Sally Winn was Father's hypochondriacal patient who called him up at all hours of the day and night for an imaginary heart trouble that was supposed to be carrying her off. She did not feel safe with Father out of the county and never let him get away if she could help it.

"Why don't you suggest it to her? She might come on and visit her cousin, Reginald Kent."

"Reginald Kent! By Jove, I forgot that fellow when I proposed New York as a good place for you girls to top off your very incomplete education," and Zebedee groaned.

"Well, what is the matter with Reginald Kent?" bridled Dum.

"Matter! Nothing's the matter, that's what's the matter. See here, Dum Tucker, if you go to New York and fall in love with that good-looking, clever young man I'll kill myself," declared the desperate Zebedee, always afraid that some man would come along and cut him out with his girls.

"Nonsense, Zebedeedlums! Reginald Kent will have to fall in love with me before I fall in love with him."
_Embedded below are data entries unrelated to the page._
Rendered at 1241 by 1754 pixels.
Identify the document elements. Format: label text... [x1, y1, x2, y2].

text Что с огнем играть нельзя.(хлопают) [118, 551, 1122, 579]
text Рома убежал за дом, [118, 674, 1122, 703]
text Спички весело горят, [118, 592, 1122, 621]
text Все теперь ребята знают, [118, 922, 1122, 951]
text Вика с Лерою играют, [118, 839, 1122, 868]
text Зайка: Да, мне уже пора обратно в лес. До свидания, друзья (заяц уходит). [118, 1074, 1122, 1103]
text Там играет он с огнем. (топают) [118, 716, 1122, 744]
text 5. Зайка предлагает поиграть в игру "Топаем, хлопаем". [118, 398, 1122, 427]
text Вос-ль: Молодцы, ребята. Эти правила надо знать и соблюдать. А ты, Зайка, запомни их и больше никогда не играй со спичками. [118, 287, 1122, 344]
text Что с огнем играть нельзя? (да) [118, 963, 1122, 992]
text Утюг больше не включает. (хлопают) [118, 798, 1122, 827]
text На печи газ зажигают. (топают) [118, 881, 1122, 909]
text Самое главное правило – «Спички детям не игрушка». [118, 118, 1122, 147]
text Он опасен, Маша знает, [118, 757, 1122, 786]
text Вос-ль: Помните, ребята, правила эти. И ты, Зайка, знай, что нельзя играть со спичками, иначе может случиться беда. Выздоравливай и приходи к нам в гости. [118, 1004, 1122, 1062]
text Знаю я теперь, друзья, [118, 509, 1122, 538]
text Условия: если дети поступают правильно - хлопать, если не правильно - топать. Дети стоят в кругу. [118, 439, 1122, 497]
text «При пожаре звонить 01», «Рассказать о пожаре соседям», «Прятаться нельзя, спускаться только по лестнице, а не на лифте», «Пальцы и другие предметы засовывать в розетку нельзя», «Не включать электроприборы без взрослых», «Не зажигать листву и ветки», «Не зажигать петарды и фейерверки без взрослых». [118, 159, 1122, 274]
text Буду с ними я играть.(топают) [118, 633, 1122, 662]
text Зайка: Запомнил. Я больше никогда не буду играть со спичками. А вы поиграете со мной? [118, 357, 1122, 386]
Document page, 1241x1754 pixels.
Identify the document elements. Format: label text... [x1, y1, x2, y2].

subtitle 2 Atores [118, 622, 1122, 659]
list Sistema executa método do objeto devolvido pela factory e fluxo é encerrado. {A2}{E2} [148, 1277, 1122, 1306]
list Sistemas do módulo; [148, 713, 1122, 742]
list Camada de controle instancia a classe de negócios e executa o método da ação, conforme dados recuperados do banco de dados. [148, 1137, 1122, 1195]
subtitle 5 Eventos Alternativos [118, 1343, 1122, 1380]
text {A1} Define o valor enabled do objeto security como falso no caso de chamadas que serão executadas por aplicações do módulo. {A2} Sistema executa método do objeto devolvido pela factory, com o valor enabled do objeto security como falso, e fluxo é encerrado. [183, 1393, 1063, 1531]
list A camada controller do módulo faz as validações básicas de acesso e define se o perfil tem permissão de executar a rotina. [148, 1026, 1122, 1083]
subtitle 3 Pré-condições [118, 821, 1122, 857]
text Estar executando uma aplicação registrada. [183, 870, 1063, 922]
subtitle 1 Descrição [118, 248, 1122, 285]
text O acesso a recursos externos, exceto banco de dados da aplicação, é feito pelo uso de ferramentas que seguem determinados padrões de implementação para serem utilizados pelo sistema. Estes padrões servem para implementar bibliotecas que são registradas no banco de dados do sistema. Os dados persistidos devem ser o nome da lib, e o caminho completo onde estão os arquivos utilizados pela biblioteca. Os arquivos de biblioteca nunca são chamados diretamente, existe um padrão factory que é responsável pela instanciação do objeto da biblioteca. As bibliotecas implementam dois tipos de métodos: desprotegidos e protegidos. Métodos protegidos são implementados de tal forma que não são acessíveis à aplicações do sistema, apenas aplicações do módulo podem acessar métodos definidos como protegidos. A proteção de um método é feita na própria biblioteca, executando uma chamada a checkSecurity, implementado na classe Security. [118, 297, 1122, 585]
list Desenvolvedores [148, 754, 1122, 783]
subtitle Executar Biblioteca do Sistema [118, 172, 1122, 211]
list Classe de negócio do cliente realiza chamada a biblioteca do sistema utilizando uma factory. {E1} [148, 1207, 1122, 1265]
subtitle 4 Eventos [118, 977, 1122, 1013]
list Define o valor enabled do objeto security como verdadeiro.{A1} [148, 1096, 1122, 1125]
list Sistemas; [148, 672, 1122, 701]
"Well, if that's so, I'll fix him! I'll tell him what a bad proposition you are: mean, ungenerous, deceitful, secretive. I'll put him on to you." As these were all the things Dum was not, we felt safe.

"Shan't we let Mary Flannagan know our plans? She may want to join us there," suggested Dee.

"Of course we want dear old Mary," Dum and I cried together.

We all of us thought with regret of what a winter like the one we were planning to have would have meant to Annie Pore.